David Parrish To Lead As Director Of School of Performance, Visualization And Fine Arts At Texas A&M-Fort Worth
The news of Texas A&M’s Visualization program expanding into the university’s developing Fort Worth campus sparked a particularly exuberant reaction from Aggie graduate and visual effects expert David Parrish.
“It was stand on the roof, whoop and wave my arms,” Parrish said with a laugh. “I was very excited.”
Parrish started Sept. 1 as director of the School of Performance, Visualization and Fine Arts at Texas A&M-Fort Worth. He returns to his alma mater after 28 years working in visual effects, including stops at Industrial Light & Magic and Sony Pictures Imageworks, and a 19-year run with Dallas-based Reel FX.
“Having the opportunity to bring David into the school was both unexpected and exciting,” said Tim McLaughlin, interim dean. “We’ve known each other for nearly 30 years. We worked together as we were both beginning our careers at ILM, but our paths diverged when he went on to Sony Pictures Imageworks, then Reel FX, and I left for Texas A&M. David brings an incredible depth of knowledge in the business, the technologies and art of digital media, and with relationships in Fort Worth. The fit with the school’s needs couldn’t be better.”

Dataset excerpts

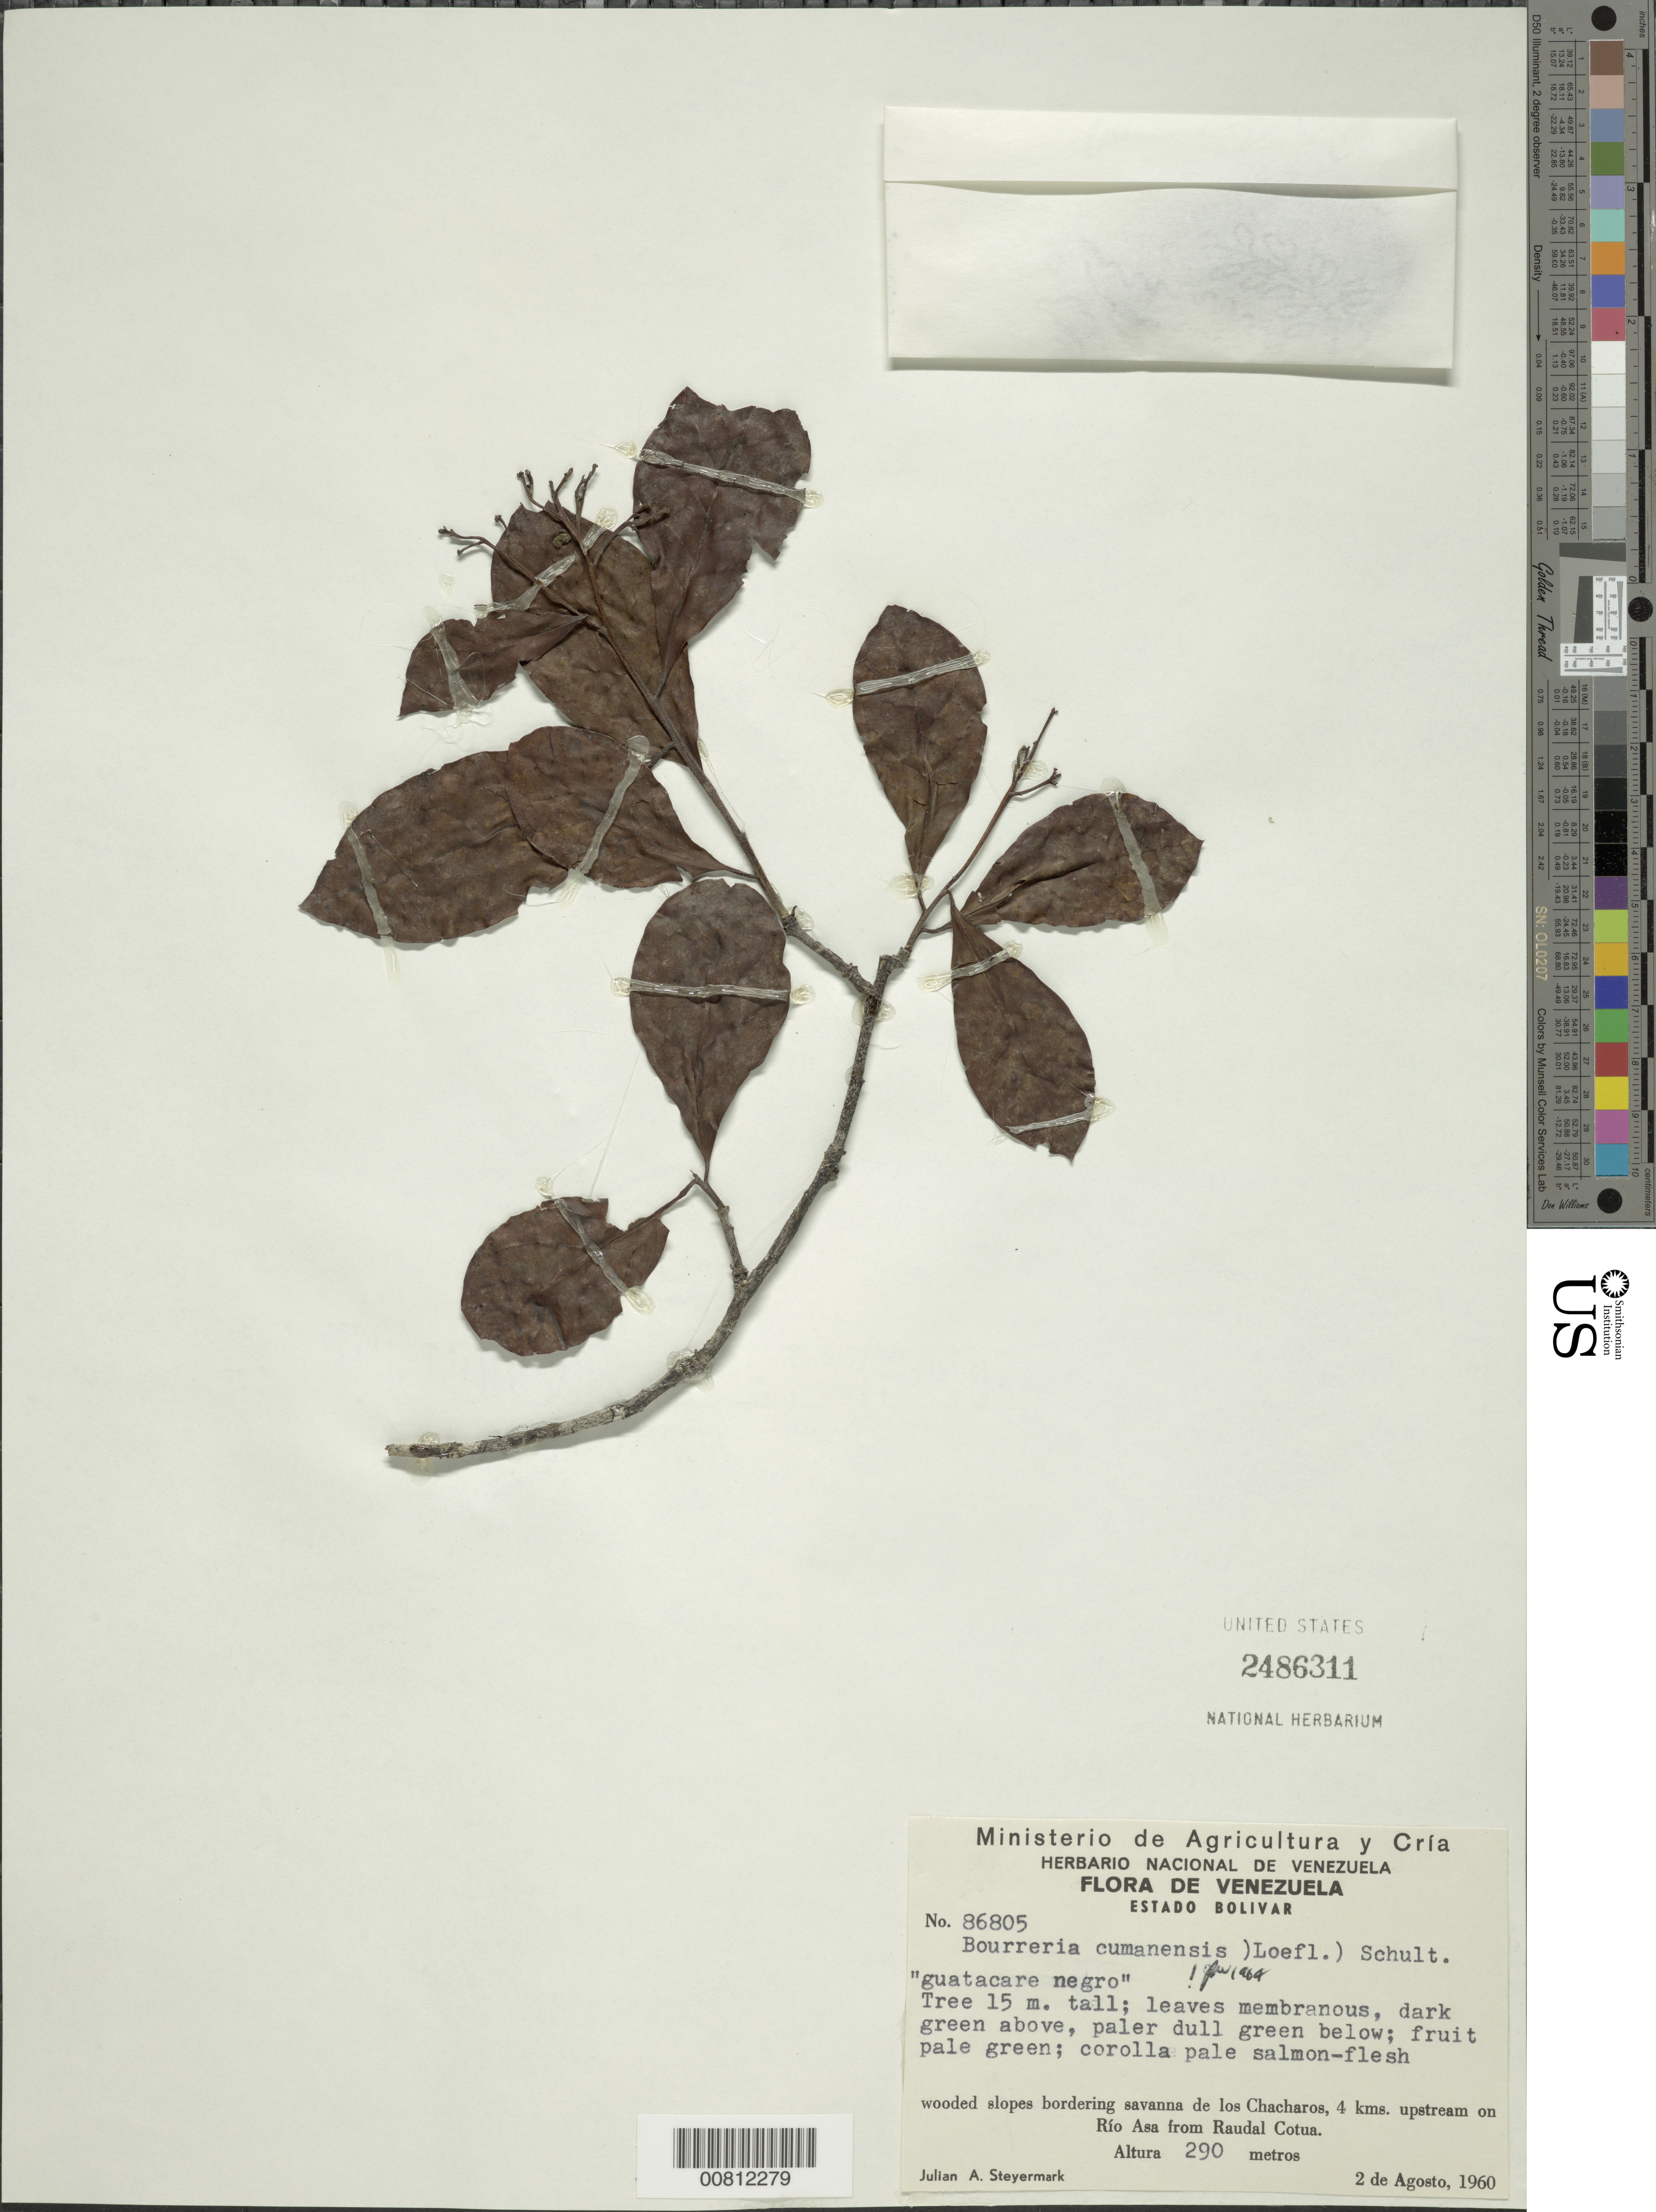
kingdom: Plantae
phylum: Tracheophyta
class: Magnoliopsida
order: Boraginales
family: Ehretiaceae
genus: Bourreria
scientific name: Bourreria cumanensis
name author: (Loefl.) O.E. Schulz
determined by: Wurdack, John J., (US), US (UNITED STATES)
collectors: J. Steyermark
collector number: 86805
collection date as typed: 2-Aug-60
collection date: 1960-08-02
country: Venezuela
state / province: Bolívar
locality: Los Chacharos, 4 km upstream on Río Asa from Raudal Cotua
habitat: Wooded slopes bordering savanna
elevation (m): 290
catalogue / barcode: US 2486311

Actions to take:
a) List every company the article on David Parrish names as a place where he worked in visual effects.
b) Answer these questions from the article on David Parrish:
(i) On what date did Parrish start as director of the School of Performance, Visualization and Fine Arts?
(ii) How many years did his run with Reel FX last?
(iii) What title does the article give Tim McLaughlin?

Expected outputs:
a)
Industrial Light & Magic
Sony Pictures Imageworks
Reel FX

b)
(i) Sept. 1
(ii) 19 years
(iii) Interim dean